Per questi motivi, gli Stati Uniti si applicarono al fine di costruire un consenso trasversale nei propri stati satellite nel mondo arabo circa un possibile intervento di Saddam. Israele era favorevole all’idea di innescare tensioni ai confini tra la Siria e i vicini dell’Iraq, del Libano, della Turchia e della Giordania, perché il governo israeliano considerava la Siria, e non l’Iraq, la minaccia maggiore.
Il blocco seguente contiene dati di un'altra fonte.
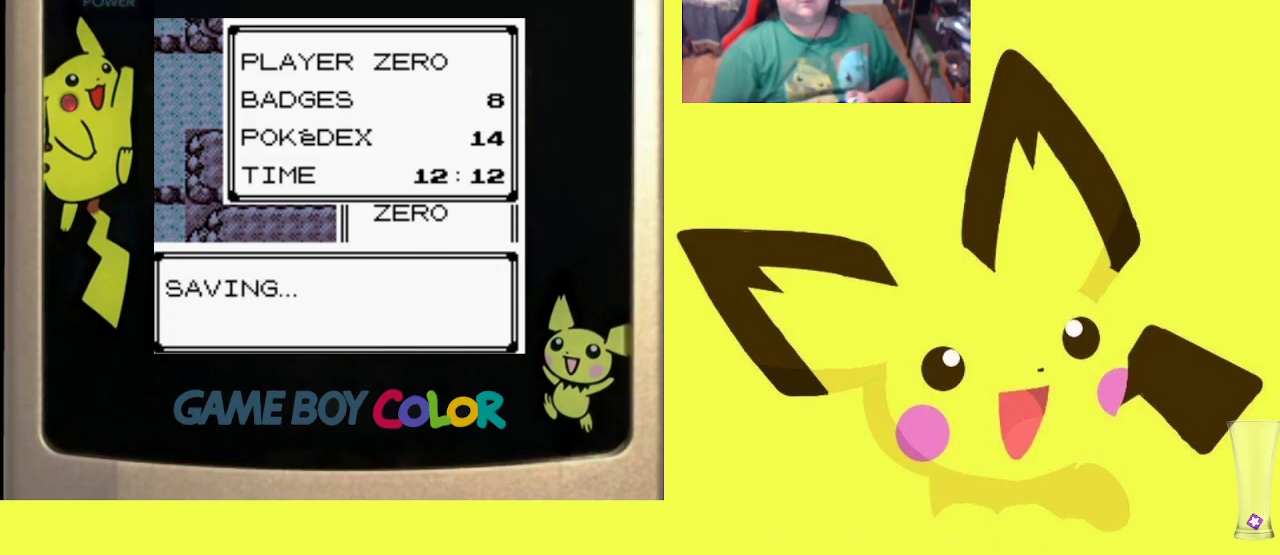
{"buttons": [], "events": [[17, "CIRCLE", "up"], [117, "CIRCLE", "down"], [217, "CIRCLE", "up"], [350, "CIRCLE", "down"], [467, "CIRCLE", "up"]]}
Tre decenni prima, un’alleanza coloniale si era formata durante la Guerra Fredda, il cosiddetto Patto di Baghdad, che includeva la Turchia, l’Iran dello Shah e l’Iraq sotto controllo britannico, ovviamente con il beneplacito degli Stati del Golfo. Lo scopo dell’alleanza era la formazione di un argine contro Jamal Abdul Nasser, e aveva l’obiettivo di costituire una diga che arrestasse l’onda crescente del nazionalismo arabo, contrastando contemporaneamente il sostegno egiziano ai movimenti di liberazione in Asia e in Africa. Ma la rivoluzione del 1958 in Iraq infranse l’alleanza, cambiamento seguito inoltre dalla coalizione di Egitto e Siria nella Repubblica Araba Unita, di cui l’Iraq aveva intenzione di entrare a fare parte, evento che non ebbe però luogo.

In questo contesto, va rimarcata l’intensa ostilità della Turchia nei confronti del nazionalismo arabo, specialmente per quanto riguarda la Siria e la Libia, tendenza che permane immutata ai giorni nostri, in quanto la Turchia non ha mai perdonato il ruolo arabo nel crollo dell’Impero Ottomano, e non ha mai accettato la perdita delle proprie colonie arabe. Un’analisi storica approfondita consente inoltre di rendersi conto dell’incompetenza degli Stati del Golfo in materia geopolitica, nonché l’approccio superficiale a tali eventi.  Gli Stati nel Golfo erano realmente e solidamente alleati con Israele, alleanza agli inizi occultata, ma ai nostri giorni ormai sotto gli occhi di tutti.

Una sovrapposizione storica del passato con gli eventi contemporanei consente di rimarcare una dinamica ben delineata. Oggi, la Turchia, il Qatar e l’Arabia Saudita si schierano ancora una volta con gli Stati Uniti e Israele in un’alleanza il cui scopo è la continuazione della guerra che da sei anni devasta la Siria, la Libia, l’Egitto, il Libano, lo Yemen, l’Iraq e le Nazioni Arabe, con l’obiettivo di distruggerne irrevocabilmente le infrastrutture, economie, eserciti, istituzioni, eredità storica e identità culturale.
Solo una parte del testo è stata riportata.